INPUT DATA |
◆ ◆ ◆
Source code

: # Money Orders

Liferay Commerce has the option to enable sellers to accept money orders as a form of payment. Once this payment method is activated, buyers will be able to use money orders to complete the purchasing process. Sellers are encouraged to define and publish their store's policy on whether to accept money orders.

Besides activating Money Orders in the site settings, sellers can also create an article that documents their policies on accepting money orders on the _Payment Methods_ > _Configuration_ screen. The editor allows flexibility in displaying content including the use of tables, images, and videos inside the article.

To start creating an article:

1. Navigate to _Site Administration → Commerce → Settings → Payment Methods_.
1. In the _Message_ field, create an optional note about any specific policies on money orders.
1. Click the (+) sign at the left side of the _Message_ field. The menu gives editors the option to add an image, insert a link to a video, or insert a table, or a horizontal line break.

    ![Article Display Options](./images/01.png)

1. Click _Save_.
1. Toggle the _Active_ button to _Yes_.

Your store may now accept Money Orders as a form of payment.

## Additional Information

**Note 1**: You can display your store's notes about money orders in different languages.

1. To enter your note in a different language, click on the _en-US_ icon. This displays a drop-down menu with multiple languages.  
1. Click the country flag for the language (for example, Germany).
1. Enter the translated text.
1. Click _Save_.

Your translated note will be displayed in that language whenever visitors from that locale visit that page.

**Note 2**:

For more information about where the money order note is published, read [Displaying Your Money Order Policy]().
◆ ◆ ◆
WORK TO COMPLETE |
Give back exactly the lines beginning at the one with "1. Navigate to" and ending at the final line of the material; both boundary lines belong in it.

ANSWER TO THE EXERCISE |
1. Navigate to _Site Administration → Commerce → Settings → Payment Methods_.
1. In the _Message_ field, create an optional note about any specific policies on money orders.
1. Click the (+) sign at the left side of the _Message_ field. The menu gives editors the option to add an image, insert a link to a video, or insert a table, or a horizontal line break.

    ![Article Display Options](./images/01.png)

1. Click _Save_.
1. Toggle the _Active_ button to _Yes_.

Your store may now accept Money Orders as a form of payment.

## Additional Information

**Note 1**: You can display your store's notes about money orders in different languages.

1. To enter your note in a different language, click on the _en-US_ icon. This displays a drop-down menu with multiple languages.  
1. Click the country flag for the language (for example, Germany).
1. Enter the translated text.
1. Click _Save_.

Your translated note will be displayed in that language whenever visitors from that locale visit that page.

**Note 2**:

For more information about where the money order note is published, read [Displaying Your Money Order Policy]().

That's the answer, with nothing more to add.